**Excerpt to read**

[Start of section]

Thermodynamics is the science related to the study of energy interactions, primarily focusing on heat and work transfers. In our scenario, we are dealing with an ideal monatomic gas undergoing expansion at constant pressure. This context involves understanding how energy is transferred and transformed in the system.
A key aspect of thermodynamics is the ideal gas law, which states that \(PV = nRT\), where:

• \(P\) is pressure in Pascals,
• \(V\) is volume in cubic meters,
• \(n\) is the number of moles,
• \(R\) is the universal gas constant (8.314 J/mol K), and
• \(T\) is the temperature in Kelvin.

The ideal gas law will help us compute the initial and final temperatures when the gas expands. Understanding these basic principles is crucial to solving problems involving gases under different conditions.

When a gas expands, it can do work on its surroundings. For a process at constant pressure, like in this exercise, the work done by a gas can be calculated with the formula \(W = P \Delta V\), where \(\Delta V = V_f - V_i\) is the change in volume.
This equation tells us that:

• The work done (\(W\)) is positive when a gas expands because it pushes against the surrounding pressure.
• \(P\) is the constant external pressure applied to the system.
• The greater the change in volume, the more work is done.

In our specific case, knowing the initial and final volumes, along with the constant pressure, allows us to calculate the total work done during the gas expansion.

[End of section]

Repeat the thermodynamics passage word for word from "A key aspect" up to and including "under different conditions.". The rows that come next are separate material and have no connection to the thermodynamics passage.

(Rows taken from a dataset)
[Start of section]

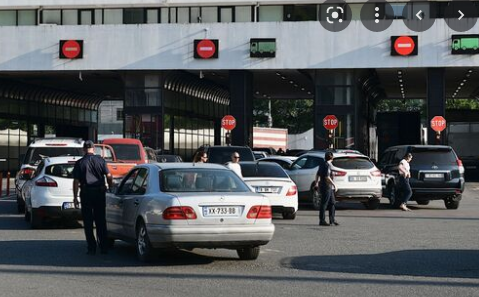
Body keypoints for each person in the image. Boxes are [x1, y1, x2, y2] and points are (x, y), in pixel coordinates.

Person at [73, 140, 113, 255]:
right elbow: (109, 176)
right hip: (99, 193)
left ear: (84, 149)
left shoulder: (80, 163)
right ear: (94, 149)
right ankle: (104, 246)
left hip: (86, 193)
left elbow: (76, 181)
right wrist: (110, 187)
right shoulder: (101, 160)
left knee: (88, 221)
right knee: (100, 220)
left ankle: (91, 247)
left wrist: (75, 197)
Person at [314, 152, 339, 226]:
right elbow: (327, 177)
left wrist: (316, 183)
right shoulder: (327, 165)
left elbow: (317, 174)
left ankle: (332, 220)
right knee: (324, 203)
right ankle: (322, 220)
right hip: (327, 186)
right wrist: (334, 184)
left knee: (332, 203)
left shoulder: (322, 164)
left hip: (326, 186)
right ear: (332, 158)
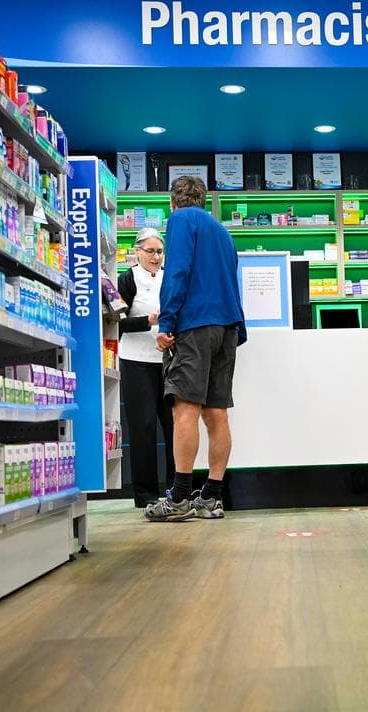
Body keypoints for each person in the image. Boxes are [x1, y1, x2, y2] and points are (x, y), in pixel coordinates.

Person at [144, 176, 246, 522]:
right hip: (227, 327)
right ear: (203, 200)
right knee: (216, 412)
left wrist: (167, 324)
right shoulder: (222, 231)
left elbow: (177, 272)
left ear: (173, 202)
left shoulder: (180, 220)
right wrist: (237, 328)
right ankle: (212, 497)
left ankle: (179, 497)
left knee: (184, 408)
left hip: (195, 326)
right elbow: (232, 277)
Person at [116, 229, 175, 507]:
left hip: (168, 360)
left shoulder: (170, 277)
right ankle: (145, 495)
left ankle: (178, 490)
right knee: (144, 428)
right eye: (150, 251)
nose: (155, 257)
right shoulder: (126, 280)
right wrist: (147, 322)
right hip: (136, 361)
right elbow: (115, 322)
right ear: (137, 251)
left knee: (175, 426)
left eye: (159, 251)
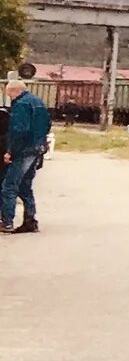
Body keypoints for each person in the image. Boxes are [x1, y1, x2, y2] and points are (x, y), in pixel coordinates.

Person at [3, 62, 50, 234]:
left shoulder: (21, 105)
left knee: (9, 186)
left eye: (9, 94)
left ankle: (6, 222)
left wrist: (10, 151)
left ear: (15, 91)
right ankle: (30, 221)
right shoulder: (38, 102)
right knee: (25, 185)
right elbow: (48, 125)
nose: (10, 98)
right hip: (37, 149)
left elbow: (18, 130)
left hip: (24, 150)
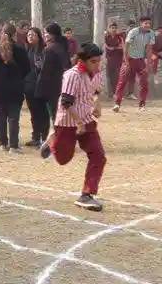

[End of section]

**Finished exercise**
A key aspect of thermodynamics is the ideal gas law, which states that \(PV = nRT\), where:

• \(P\) is pressure in Pascals,
• \(V\) is volume in cubic meters,
• \(n\) is the number of moles,
• \(R\) is the universal gas constant (8.314 J/mol K), and
• \(T\) is the temperature in Kelvin.

The ideal gas law will help us compute the initial and final temperatures when the gas expands. Understanding these basic principles is crucial to solving problems involving gases under different conditions.